Hacker News

sempron64 17 hours ago [ - ]

The pelican has looked very same-y across all frontier models, same color bike, same camera angle, etc. I suspect this challenge is already too embedded in the training data to be a good signal when it succeeds, and maybe even when it fails in pathological ways mirroring existing AI pelicans on the internet.

tripleee 17 hours ago [ - ]

I'd say it's working great for its intended purpose. Keeps Simon on top of all these threads and funnels traffic to his site.

yreg 16 hours ago [ - ]

I really don't understand what's interesting about this test and why is it always on top.

simonw 16 hours ago [ - ]

It's funny.

girvo 11 hours ago [ - ]

It really is lol

mrandish 4 hours ago [ - ]

As often happens with random oddball things which become traditions in web communities, the replies asking what it is or complaining about it, begin to gain their own humor value.

depr 16 hours ago [ - ]

Same reason you would always see the same top comments on reddit during a certain era.

yreg 8 hours ago [ - ]

That’s what I think too, but we should actively go against such culture here because hn is not reddit.

gunsle 5 hours ago [ - ]

It basically is at this point, if you haven’t noticed. Complete with the same America bad, Elon bad, democrats good midwit progressive politics.

replwoacause 5 hours ago [ - ]

Elon does suck. Objectively.

anhner 4 hours ago [ - ]

Don't forget EU bad! Because they won't let Apple screw over consumers.

ankit_mishra 4 hours ago [ - ]

Is this Straw Man and Ad Hominem ?

luqtas 10 hours ago [ - ]

because you can't still ask LLMs to port DOOM to hardware X or Y

WithinReason 15 hours ago [ - ]

It's a meme, and HN loves upvoting memes. Just like Reddit!

port11 15 hours ago [ - ]

The ultimate measure of an LLM is whether it can produce a capable image of a pelican riding a bicycle. All other use cases are but a distraction!

scrollaway 16 hours ago [ - ]

Do you seriously have a dedicated “bad takes on AI” hn account?

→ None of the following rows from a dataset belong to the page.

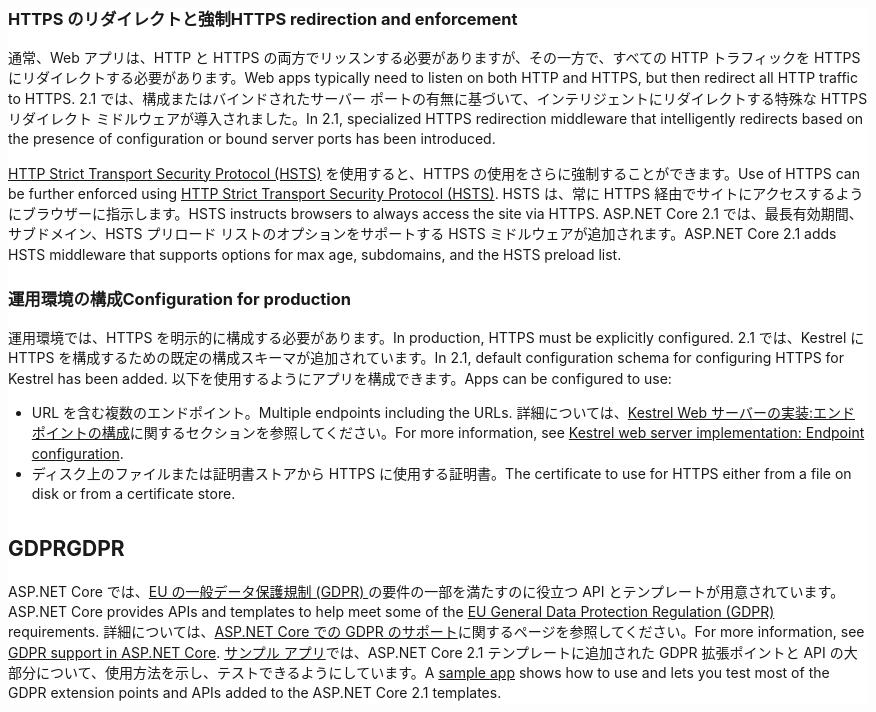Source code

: ### <a name="https-redirection-and-enforcement"></a><span data-ttu-id="e0e8c-147">HTTPS のリダイレクトと強制</span><span class="sxs-lookup"><span data-stu-id="e0e8c-147">HTTPS redirection and enforcement</span></span>

<span data-ttu-id="e0e8c-148">通常、Web アプリは、HTTP と HTTPS の両方でリッスンする必要がありますが、その一方で、すべての HTTP トラフィックを HTTPS にリダイレクトする必要があります。</span><span class="sxs-lookup"><span data-stu-id="e0e8c-148">Web apps typically need to listen on both HTTP and HTTPS, but then redirect all HTTP traffic to HTTPS.</span></span> <span data-ttu-id="e0e8c-149">2\.1 では、構成またはバインドされたサーバー ポートの有無に基づいて、インテリジェントにリダイレクトする特殊な HTTPS リダイレクト ミドルウェアが導入されました。</span><span class="sxs-lookup"><span data-stu-id="e0e8c-149">In 2.1, specialized HTTPS redirection middleware that intelligently redirects based on the presence of configuration or bound server ports has been introduced.</span></span>

<span data-ttu-id="e0e8c-150">[HTTP Strict Transport Security Protocol (HSTS)](xref:security/enforcing-ssl#http-strict-transport-security-protocol-hsts) を使用すると、HTTPS の使用をさらに強制することができます。</span><span class="sxs-lookup"><span data-stu-id="e0e8c-150">Use of HTTPS can be further enforced using [HTTP Strict Transport Security Protocol (HSTS)](xref:security/enforcing-ssl#http-strict-transport-security-protocol-hsts).</span></span> <span data-ttu-id="e0e8c-151">HSTS は、常に HTTPS 経由でサイトにアクセスするようにブラウザーに指示します。</span><span class="sxs-lookup"><span data-stu-id="e0e8c-151">HSTS instructs browsers to always access the site via HTTPS.</span></span> <span data-ttu-id="e0e8c-152">ASP.NET Core 2.1 では、最長有効期間、サブドメイン、HSTS プリロード リストのオプションをサポートする HSTS ミドルウェアが追加されます。</span><span class="sxs-lookup"><span data-stu-id="e0e8c-152">ASP.NET Core 2.1 adds HSTS middleware that supports options for max age, subdomains, and the HSTS preload list.</span></span>

### <a name="configuration-for-production"></a><span data-ttu-id="e0e8c-153">運用環境の構成</span><span class="sxs-lookup"><span data-stu-id="e0e8c-153">Configuration for production</span></span>

<span data-ttu-id="e0e8c-154">運用環境では、HTTPS を明示的に構成する必要があります。</span><span class="sxs-lookup"><span data-stu-id="e0e8c-154">In production, HTTPS must be explicitly configured.</span></span> <span data-ttu-id="e0e8c-155">2\.1 では、Kestrel に HTTPS を構成するための既定の構成スキーマが追加されています。</span><span class="sxs-lookup"><span data-stu-id="e0e8c-155">In 2.1, default configuration schema for configuring HTTPS for Kestrel has been added.</span></span> <span data-ttu-id="e0e8c-156">以下を使用するようにアプリを構成できます。</span><span class="sxs-lookup"><span data-stu-id="e0e8c-156">Apps can be configured to use:</span></span>

* <span data-ttu-id="e0e8c-157">URL を含む複数のエンドポイント。</span><span class="sxs-lookup"><span data-stu-id="e0e8c-157">Multiple endpoints including the URLs.</span></span> <span data-ttu-id="e0e8c-158">詳細については、[Kestrel Web サーバーの実装:エンドポイントの構成](xref:fundamentals/servers/kestrel#endpoint-configuration)に関するセクションを参照してください。</span><span class="sxs-lookup"><span data-stu-id="e0e8c-158">For more information, see [Kestrel web server implementation: Endpoint configuration](xref:fundamentals/servers/kestrel#endpoint-configuration).</span></span>
* <span data-ttu-id="e0e8c-159">ディスク上のファイルまたは証明書ストアから HTTPS に使用する証明書。</span><span class="sxs-lookup"><span data-stu-id="e0e8c-159">The certificate to use for HTTPS either from a file on disk or from a certificate store.</span></span>

## <a name="gdpr"></a><span data-ttu-id="e0e8c-160">GDPR</span><span class="sxs-lookup"><span data-stu-id="e0e8c-160">GDPR</span></span>

<span data-ttu-id="e0e8c-161">ASP.NET Core では、[EU の一般データ保護規制 (GDPR) ](https://www.eugdpr.org/)の要件の一部を満たすのに役立つ API とテンプレートが用意されています。</span><span class="sxs-lookup"><span data-stu-id="e0e8c-161">ASP.NET Core provides APIs and templates to help meet some of the [EU General Data Protection Regulation (GDPR)](https://www.eugdpr.org/) requirements.</span></span> <span data-ttu-id="e0e8c-162">詳細については、[ASP.NET Core での GDPR のサポート](xref:security/gdpr)に関するページを参照してください。</span><span class="sxs-lookup"><span data-stu-id="e0e8c-162">For more information, see [GDPR support in ASP.NET Core](xref:security/gdpr).</span></span> <span data-ttu-id="e0e8c-163">[サンプル アプリ](https://github.com/aspnet/AspNetCore.Docs/tree/live/aspnetcore/security/gdpr/sample)では、ASP.NET Core 2.1 テンプレートに追加された GDPR 拡張ポイントと API の大部分について、使用方法を示し、テストできるようにしています。</span><span class="sxs-lookup"><span data-stu-id="e0e8c-163">A [sample app](https://github.com/aspnet/AspNetCore.Docs/tree/live/aspnetcore/security/gdpr/sample) shows how to use and lets you test most of the GDPR extension points and APIs added to the ASP.NET Core 2.1 templates.</span></span>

tripleee 16 hours ago [ - ]

yeah, although I do combine it with "replies to snarky questions" for efficiency

jurgenaut23 16 hours ago [ - ]

True that

Fuzzwah 7 hours ago [ - ]

The "big beak!" comment in the svg source makes me think it's definitely a gamed "benchmark" at this point.

h4ny 16 hours ago [ - ]

Was it ever a good test? How do you even objectively assess what a good pelican on a bike is anyway?

fwipsy 16 hours ago [ - ]

SVG generation is a good test because it's extremely easy to subjectively assess with visual reasoning where humans are strong. However, pelican on a bike specifically may be overused at this point.

kayge 14 hours ago [ - ]

Do you think the models are ready for the next level? I believe that would be: Pelican feeding Spaghetti to Will Smith.

stratos123 13 hours ago [ - ]

I'd be very surprised if this is in the training data given that most models mess it up to this day. E.g. look at the ones from Opus.

quantumwoke 16 hours ago [ - ]

Variations of this comment have been posted for over a year. The pelican has now morphed into part of HN culture rather than a legitimate benchmark, but it's still valuable as a meme.

brazukadev 15 hours ago [ - ]

it is more an example of gaming (the HN system) than meme.